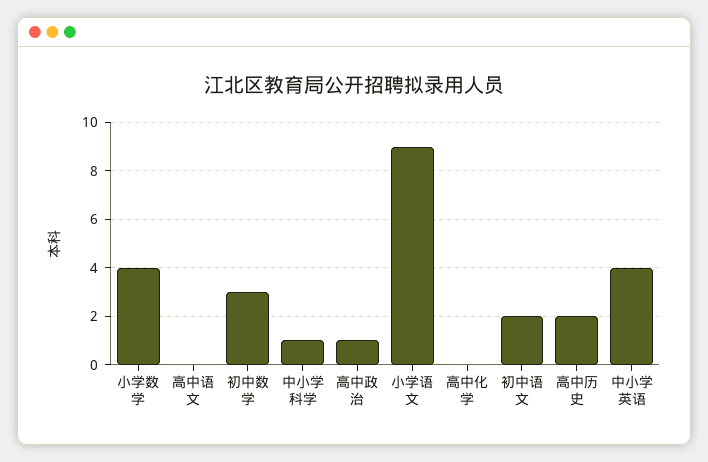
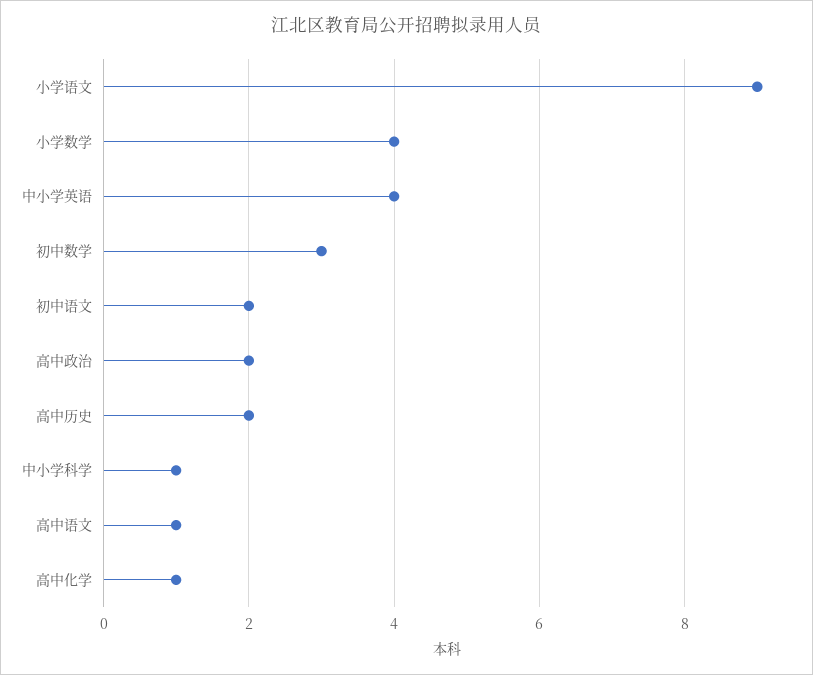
  {
    "小学数学": 4,
-   "高中语文": 0,
+   "高中语文": 1,
    "初中数学": 3,
    "中小学科学": 1,
-   "高中政治": 1,
+   "高中政治": 2,
    "小学语文": 9,
-   "高中化学": 0,
+   "高中化学": 1,
    "初中语文": 2,
    "高中历史": 2,
    "中小学英语": 4
  }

---------------

- _The task_: Restate the data above word for word. Skip every picture.

- _Response area_:
  {
    "小学数学": 4,
-   "高中语文": 0,
+   "高中语文": 1,
    "初中数学": 3,
    "中小学科学": 1,
-   "高中政治": 1,
+   "高中政治": 2,
    "小学语文": 9,
-   "高中化学": 0,
+   "高中化学": 1,
    "初中语文": 2,
    "高中历史": 2,
    "中小学英语": 4
  }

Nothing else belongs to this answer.